Many young woman who are kept love the luxurious lifestyle that they have. They oftentimes believe that they are more advantaged that their counterparts who are socioeconomically struggling and earning their own way in life. They believe if they want something, all they have to do to ask the man to get it for them.
However, there is no equal parity in such relationships. The man has ultimate power over her. He oftentimes view her as an underdeveloped person who does not possess the wherewithal to make decisions on her own. He has the ultimate power of give and take with her. In essence, what he has given to her, he can easily take away from her if certain conditions are not met.
The young woman has little or no power in such relationships. If she does have power, it is often a passive type of power. In other words, there is a strict demarcation of the roles of the sugar baby or kept woman and the man who is supporting her. Of course, the man is the overlord while she is.....well, not. She has to know how to behave around him if she is to get her desserts so to speak. If she does decide to be more assertive and/or independent, there is a very high and harsh price for this assertiveness and independence. So, in order to lead the comfortable life, she often have to stay in line.

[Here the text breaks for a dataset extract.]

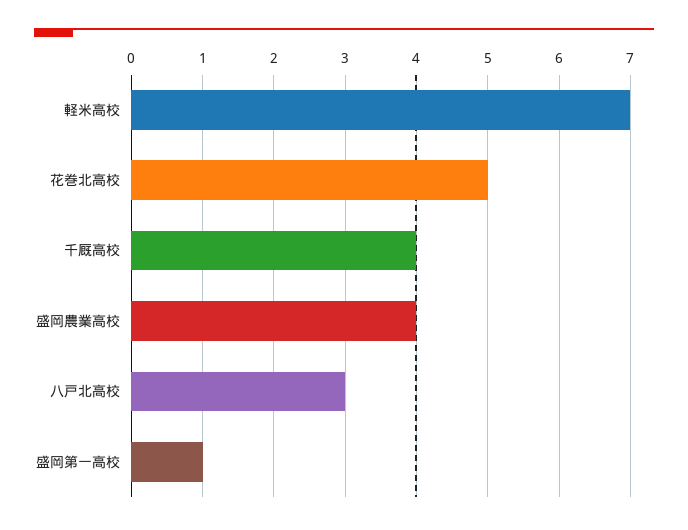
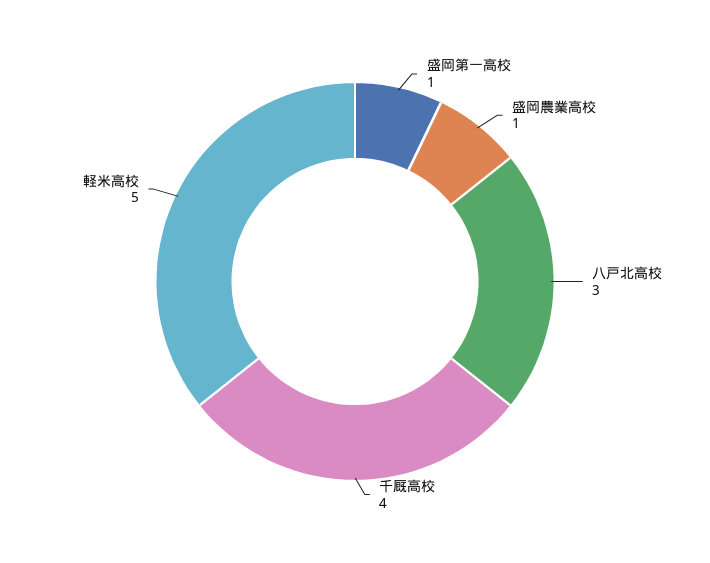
軽米高校: 7 -> 5
花巻北高校: 5 -> none
盛岡農業高校: 4 -> 1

Then there is the issue of aging. If the sugar baby or kept woman ages, the man may lose interest in her and look for a new version or he may simply tire of her, pure and simple. Oftentimes, the sugar baby or kept woman do not possess the skills to take care of herself or if she does decide to take care of herself, it would not be at the level she is accustomed to. To say that such a woman would be a dire situation would be the understatement of the millennium.
Many such women become as displaced as a housewife is when she is divorced. Many sugar babies and/or kept women, if they do not have any savings, end up poorly. So they have learn the life and survival skills that they should have learned when they were younger. For many displaced sugar babies and/or kept women, it is many times too little, too late.
In summation, it is far better for a young woman to be independent than to be a sugar baby and/or kept woman. An independent young woman develops the prerequiste life and survival skills to achieve what she wants out of life. She also has the wherewithal to withstand the negative as well as the positive aspect of life.
She also is empowered regarding her own persona. She does not have to depend upon anyone, particularly a man, to support her. Whatever she has is HERS and cannot be taken away from her.
In contrast, a young woman who depends upon a man to support and pay her way has to answer to him. There is no equal parity in the relationship as he has the money and hence, money is equal to power. Because of this power, he can easily dictate what she can and/or cannot do with impunity. If she doth protest, the man can state that she could pay HER OWN bills if she does not like the arrangement.
If the sugar baby or the kept woman gets older or if the man is tired of her and wants a new model, there is going to be QUITE a problem. Woe to the young woman who has no savings, she had to learn certain skills, often starting from the bottom up. She is back where she started. Oftentimes the easy life is one with a very high price. At least, the independent young woman will never encounter such for she has the skills to tide her over through thick and thin.